IRAs: Rollover IRAs
BOSTON (CBS) – A rollover IRA is when you transfer money from a retirement account into an IRA. It is not getting your dog to do a trick.
Rollover IRAs are set up to receive distributions from qualified retirement plans such as your 401(k), 403(b), 457, or another IRA. You “roll” the money from one account into another. If you are in between jobs, it can become a holding tank for your retirement money until you decide if you want to transfer the money into your new employer’s plan.
There is no time limit on money held in a rollover IRA. If your new employer does not allow transfers, no sweat! If you change jobs again and the newest employer allows transfers, you can roll it then. But you do not want to contaminate the dollars in the Rollover IRA by making a regular IRA contribution to the account. Doing so prevents your ability to rollover the account into a new employer’s retirement plan.
As a general rule of thumb, when you leave a job you are usually better off rolling most employer plans into an IRA and leaving them there. You will have greater flexibility and certainly more choices. The one thing you will not have is the ability to borrow from the IRA as you do from some employer plans and if you rollover a 457 plan you lose the ability to start early distributions.
You can at any time move your IRA account to a different plan provider if you are not happy with your current choices. I would strongly suggest setting up a brokerage IRA so you have some flexibility as to the types of investments available to you. I would suggest companies like Fidelity or Schwab that allow you a broad range of choices, stocks, their own mutual funds, as well as mutual funds from different companies.
Another type of rollover is only between IRAs. Individuals are permitted to take a distribution from their IRA and roll those assets from that IRA to another IRA within 60 days of the receipt of the money. You can even roll those funds back into the old IRA. In essence you can borrow from your IRA but, and it’s a big but, you must get the money back into an IRA format quickly or it’s considered a distribution and you will owe taxes on it and possibly a 10% penalty. The IRS is notified if you do this type of a rollover but with a direct rollover, the IRS is not involved. This type of rollover is only allowed once every 12 months.
The tax laws changed giving the taxpayer greater flexibility with regard to their retirement plans and IRAs making them portable and interchangeable if the individual plan allows the change.
Even though the law states that plans can accept money from other retirement plans, your employer’s plan does not have to allow it. It is an expensive benefit to add because of the extra work involved and legal changes in the original retirement plan documents.
One more thing: For example you get laid off from Ace Widget Company and you have $24,000 in your 401(k) plan. You can rollover (transfer) the 401(k) account into a Rollover IRA. Now it takes you six months to find a job and you land one with a nonprofit company that has a 403(b) plan but does not allow rollovers into their retirement plan.
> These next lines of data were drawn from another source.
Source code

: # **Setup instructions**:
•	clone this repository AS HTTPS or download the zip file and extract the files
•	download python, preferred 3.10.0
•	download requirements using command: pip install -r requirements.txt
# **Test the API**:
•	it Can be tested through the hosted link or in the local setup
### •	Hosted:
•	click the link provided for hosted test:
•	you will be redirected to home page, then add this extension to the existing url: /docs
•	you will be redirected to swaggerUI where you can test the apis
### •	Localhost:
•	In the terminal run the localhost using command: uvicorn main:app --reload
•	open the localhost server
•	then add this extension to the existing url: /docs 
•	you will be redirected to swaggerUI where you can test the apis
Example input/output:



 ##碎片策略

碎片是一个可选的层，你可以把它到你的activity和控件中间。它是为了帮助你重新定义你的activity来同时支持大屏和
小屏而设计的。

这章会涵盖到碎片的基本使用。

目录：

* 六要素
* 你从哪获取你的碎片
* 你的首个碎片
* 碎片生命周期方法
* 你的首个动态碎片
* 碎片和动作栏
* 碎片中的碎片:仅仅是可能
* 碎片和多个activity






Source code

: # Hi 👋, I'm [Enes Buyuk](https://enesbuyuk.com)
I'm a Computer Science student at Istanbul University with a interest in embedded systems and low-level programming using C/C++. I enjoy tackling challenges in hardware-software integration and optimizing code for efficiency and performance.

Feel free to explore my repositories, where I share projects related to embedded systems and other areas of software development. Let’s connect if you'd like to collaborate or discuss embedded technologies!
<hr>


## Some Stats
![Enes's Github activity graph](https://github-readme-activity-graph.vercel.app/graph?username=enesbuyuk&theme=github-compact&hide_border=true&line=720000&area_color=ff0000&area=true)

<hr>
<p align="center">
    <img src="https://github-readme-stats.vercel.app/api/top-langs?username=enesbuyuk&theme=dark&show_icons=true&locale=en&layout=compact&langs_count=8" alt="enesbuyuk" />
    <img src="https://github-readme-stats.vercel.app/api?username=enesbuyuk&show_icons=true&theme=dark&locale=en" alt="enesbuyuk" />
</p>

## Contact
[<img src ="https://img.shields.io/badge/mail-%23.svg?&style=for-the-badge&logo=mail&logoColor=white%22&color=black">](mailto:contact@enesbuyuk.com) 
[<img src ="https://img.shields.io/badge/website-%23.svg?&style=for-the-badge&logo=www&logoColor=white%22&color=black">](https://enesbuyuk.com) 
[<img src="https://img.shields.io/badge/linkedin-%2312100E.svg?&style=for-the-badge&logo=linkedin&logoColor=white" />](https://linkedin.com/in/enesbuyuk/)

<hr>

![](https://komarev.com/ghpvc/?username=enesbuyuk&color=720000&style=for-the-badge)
So you leave the Rollover IRA intact.
Several years later it’s another job change and you roll the money from your 403(b) into your rollover IRA. Now Ace Widget Company has been bought out and your old boss wants you to come work for the new company. They have a good 401(k) plan and you decide to use this opportunity to consolidate all of your retirement accounts so you transfer the amount in your rollover IRA to the new 401(k) plan.